“Papà” non era un titolo che Rue Morraway desiderasse, ma non aveva neppure mai pensato di fare sesso con una donna. Adesso è il padre involontario di una neonata di nome Alice. Tra il suo lavoro come barista e la scuola per parrucchieri, Rue non ha il tempo per la bambina, ma non vuole darla via. Quello di cui ha bisogno è una babysitter e sta finendo le opzioni possibili. È sul punto di lasciare la scuola per badare lui stesso ad Alice, quando gli viene in mente il suo solitario vicino, Erik.
Erik Van Nuys è uno scrittore di libri di fantascienza con un sacco di problemi d’ansia. Non ama la gente in generale e ancora meno ama i bambini. Lo stesso, con i suoi assegni per i diritti in calo, ha bisogno di un entrata extra. Malvolentieri, si cala nel ruolo del tato e ancora meno volentieri, si trova a innamorarsi di Alice e del suo spumeggiante genitore.
Rue ed Erik sono tanto diversi quanto possono esserlo due persone e Alice è la più inusuale delle bimbe, ma Rue non è mai stato tanto felice quanto lo è con lei ed Erik al suo fianco. Almeno, fino a quando non riceve un’offerta che gli farebbe raggiungere tutti i suoi sogni e non si trova di fronte a una scelta: il futuro che ha sempre sognato o la famiglia che non aveva mai creduto di desiderare?
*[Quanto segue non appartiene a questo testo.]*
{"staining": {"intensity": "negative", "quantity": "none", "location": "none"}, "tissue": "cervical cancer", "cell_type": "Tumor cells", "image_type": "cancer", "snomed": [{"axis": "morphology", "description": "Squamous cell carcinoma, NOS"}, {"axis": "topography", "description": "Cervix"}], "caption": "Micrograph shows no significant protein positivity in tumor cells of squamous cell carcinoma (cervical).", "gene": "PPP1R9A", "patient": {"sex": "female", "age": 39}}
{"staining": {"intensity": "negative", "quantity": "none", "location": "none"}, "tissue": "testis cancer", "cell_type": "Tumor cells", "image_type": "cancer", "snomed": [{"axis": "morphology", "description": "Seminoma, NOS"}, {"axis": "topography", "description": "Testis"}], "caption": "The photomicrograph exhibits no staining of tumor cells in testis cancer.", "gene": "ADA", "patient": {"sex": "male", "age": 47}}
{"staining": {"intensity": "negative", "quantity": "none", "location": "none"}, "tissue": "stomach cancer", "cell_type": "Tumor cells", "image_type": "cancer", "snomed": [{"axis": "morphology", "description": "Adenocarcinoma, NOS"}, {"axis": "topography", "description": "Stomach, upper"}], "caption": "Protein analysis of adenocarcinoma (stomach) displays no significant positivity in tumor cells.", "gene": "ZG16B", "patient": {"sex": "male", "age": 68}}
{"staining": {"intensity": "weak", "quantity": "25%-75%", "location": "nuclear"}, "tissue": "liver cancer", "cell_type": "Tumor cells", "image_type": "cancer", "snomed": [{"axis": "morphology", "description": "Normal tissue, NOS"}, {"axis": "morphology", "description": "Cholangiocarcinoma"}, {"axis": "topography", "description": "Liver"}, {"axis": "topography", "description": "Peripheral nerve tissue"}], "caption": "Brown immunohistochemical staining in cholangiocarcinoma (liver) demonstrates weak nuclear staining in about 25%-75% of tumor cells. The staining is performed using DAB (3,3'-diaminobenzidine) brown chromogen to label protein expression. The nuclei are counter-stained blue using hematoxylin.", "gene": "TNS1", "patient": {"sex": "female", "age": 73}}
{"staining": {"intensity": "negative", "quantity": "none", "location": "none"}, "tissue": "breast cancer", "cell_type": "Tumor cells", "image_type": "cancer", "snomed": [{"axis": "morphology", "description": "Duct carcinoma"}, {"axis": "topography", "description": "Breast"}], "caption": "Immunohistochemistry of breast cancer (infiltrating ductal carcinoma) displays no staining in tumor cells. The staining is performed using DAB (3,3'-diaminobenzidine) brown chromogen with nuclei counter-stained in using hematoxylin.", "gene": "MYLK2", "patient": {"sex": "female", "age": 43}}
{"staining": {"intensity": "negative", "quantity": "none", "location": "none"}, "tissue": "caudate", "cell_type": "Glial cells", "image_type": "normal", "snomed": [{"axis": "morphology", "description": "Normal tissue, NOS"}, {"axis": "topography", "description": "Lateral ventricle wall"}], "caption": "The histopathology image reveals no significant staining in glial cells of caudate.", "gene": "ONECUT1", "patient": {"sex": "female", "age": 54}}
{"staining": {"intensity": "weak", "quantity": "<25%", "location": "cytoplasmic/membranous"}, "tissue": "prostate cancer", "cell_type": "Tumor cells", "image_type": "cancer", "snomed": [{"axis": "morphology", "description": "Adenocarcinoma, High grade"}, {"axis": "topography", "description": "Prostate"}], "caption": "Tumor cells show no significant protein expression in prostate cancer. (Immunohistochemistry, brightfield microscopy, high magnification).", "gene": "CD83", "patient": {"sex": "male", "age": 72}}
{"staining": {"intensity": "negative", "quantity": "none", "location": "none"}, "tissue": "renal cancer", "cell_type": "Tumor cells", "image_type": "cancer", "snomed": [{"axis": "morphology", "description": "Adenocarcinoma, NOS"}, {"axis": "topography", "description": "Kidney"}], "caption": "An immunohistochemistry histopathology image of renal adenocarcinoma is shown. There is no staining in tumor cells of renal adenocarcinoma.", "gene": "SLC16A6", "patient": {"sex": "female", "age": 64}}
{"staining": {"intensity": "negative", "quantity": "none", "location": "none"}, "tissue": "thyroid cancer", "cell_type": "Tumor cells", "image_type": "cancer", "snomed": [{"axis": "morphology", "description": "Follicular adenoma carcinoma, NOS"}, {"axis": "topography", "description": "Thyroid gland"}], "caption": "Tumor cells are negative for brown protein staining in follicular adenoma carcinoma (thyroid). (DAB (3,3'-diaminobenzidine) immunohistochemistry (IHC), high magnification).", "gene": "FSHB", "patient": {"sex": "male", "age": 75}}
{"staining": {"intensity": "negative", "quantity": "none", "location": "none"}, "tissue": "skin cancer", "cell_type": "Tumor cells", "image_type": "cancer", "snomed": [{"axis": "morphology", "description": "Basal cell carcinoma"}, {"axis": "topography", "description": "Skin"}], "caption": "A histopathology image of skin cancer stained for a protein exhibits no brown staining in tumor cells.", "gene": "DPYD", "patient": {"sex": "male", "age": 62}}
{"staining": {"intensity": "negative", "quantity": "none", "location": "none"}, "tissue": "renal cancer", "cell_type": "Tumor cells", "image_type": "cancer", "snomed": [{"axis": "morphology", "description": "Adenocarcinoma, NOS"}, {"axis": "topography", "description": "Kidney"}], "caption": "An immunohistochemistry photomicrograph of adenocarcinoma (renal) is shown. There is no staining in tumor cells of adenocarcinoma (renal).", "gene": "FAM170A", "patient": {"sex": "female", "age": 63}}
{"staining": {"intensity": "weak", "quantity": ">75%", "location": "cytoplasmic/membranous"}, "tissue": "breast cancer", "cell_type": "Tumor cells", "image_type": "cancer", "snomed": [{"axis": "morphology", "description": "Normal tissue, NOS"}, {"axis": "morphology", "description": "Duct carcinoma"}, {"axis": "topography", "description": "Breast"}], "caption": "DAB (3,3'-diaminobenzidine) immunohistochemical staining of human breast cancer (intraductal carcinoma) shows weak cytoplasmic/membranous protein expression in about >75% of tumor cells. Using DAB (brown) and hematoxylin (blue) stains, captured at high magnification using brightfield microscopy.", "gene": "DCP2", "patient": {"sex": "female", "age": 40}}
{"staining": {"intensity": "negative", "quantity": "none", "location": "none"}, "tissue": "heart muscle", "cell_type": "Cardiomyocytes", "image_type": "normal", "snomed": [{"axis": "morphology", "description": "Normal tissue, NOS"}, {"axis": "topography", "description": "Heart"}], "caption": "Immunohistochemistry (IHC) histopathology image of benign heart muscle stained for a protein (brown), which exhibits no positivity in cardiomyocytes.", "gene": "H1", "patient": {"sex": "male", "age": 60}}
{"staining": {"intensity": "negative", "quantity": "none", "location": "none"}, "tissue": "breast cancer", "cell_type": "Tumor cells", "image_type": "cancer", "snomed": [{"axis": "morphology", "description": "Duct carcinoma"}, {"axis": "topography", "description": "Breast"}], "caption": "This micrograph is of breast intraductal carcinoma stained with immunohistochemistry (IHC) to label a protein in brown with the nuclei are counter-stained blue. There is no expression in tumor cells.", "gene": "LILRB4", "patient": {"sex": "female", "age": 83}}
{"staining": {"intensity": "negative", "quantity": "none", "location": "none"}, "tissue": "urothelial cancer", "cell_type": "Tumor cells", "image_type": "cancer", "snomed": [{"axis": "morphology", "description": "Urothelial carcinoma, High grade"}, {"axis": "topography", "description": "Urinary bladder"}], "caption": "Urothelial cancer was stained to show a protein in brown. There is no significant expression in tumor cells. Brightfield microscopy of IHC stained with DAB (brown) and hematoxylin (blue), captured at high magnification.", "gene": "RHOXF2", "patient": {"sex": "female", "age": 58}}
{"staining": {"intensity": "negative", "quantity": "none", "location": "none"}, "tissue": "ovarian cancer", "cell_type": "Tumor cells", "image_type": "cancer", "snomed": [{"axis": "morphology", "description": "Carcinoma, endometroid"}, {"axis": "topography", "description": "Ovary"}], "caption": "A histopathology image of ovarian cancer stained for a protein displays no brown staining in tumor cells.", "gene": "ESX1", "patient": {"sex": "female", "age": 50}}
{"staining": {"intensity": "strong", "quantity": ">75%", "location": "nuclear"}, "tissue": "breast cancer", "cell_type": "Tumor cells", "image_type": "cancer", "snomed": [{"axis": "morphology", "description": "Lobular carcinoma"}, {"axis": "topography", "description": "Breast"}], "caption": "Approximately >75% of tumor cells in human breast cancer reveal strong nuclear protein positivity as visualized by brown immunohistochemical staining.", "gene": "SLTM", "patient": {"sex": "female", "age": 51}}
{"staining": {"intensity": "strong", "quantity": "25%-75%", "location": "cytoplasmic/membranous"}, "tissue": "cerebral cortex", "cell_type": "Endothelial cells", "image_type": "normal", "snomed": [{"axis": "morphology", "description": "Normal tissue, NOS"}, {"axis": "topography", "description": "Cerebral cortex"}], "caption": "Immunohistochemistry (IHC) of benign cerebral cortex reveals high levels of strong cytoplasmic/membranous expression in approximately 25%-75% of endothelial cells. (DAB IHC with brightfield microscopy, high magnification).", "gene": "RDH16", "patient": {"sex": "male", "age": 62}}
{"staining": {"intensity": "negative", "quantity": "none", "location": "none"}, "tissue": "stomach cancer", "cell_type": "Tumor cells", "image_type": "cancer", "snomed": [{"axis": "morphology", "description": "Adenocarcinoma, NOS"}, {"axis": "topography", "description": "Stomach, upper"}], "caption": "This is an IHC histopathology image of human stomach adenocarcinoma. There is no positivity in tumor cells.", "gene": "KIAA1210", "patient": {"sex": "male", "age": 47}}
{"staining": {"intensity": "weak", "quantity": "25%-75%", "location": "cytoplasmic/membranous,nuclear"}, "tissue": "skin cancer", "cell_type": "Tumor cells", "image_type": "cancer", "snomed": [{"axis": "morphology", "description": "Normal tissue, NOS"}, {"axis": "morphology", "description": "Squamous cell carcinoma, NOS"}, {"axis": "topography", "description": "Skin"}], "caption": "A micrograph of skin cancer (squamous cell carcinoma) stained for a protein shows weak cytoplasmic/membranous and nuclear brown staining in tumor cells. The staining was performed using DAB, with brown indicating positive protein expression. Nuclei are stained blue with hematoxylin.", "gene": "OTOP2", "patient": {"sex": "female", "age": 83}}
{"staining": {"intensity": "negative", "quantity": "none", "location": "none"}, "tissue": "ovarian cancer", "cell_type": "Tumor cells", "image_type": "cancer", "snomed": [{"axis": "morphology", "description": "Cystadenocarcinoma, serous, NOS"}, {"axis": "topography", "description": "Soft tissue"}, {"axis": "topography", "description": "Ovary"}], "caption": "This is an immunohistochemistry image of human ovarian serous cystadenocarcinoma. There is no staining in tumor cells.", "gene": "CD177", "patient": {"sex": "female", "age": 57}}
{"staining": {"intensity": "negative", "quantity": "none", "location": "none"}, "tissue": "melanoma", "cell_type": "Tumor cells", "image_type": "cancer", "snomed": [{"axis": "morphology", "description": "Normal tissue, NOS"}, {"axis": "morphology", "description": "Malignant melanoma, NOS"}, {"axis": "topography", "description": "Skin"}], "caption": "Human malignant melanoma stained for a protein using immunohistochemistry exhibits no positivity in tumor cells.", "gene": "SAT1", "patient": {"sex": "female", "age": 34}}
La mia piccolina è il secondo libro che leggo dove uno dei protagonisti è uno scrittore misantropo con annessi problemi di ansia e psicopatologie varie, mentre l’altro è un modaiolo dedito al divertimento. Deve essere un’accoppiata che piace e funziona. In effetti, nemmeno a me dispiace ed è dispiaciuta, ma in La mia piccolina ci sono stati degli elementi che mi hanno stranito.
Punto primo. Il protagonista modaiolo – Rue – ha una figlia e ha bisogno di una persona che badi a lei mentre lui è a lavoro. Disperato per non essere riuscito a trovare un asilo o un* baby sitter, appioppa la figlia al neo-vicino di casa – Erik – con la sinistra fama di essere fuori come un tegolo. In effetti, uno che si nutre esclusivamente di troiai ordinati via Internet, non esce mai di casa e ha l’ansia da disordine non pare proprio il candidato dell’anno per badare a una neonata, ma niente, Rue è disperato e gliela molla lo stesso.
Un altro momento che mi ha messo seriamente a disagio è stato quando Rue si pente del suo passato allegramente zoccoleggiante – e forse ancor di più quando Erik glielo rinfaccia. Perché si sente il bisogno di pentirsi di un passato sessualmente disinibito? E perché dovrebbe essere sinonimo di superficialità se si prendono tutte le precauzioni del caso e ci si affrontano tutte le conseguenze che ne derivano?
Per il resto si tratta di un romanzo carino per passare qualche momento di svago. Rue ed Erik insieme sono molto dolci e anche piuttosto divertenti se non ci si lascia troppo distrarre dalle sciocchezzuole di cui sopra.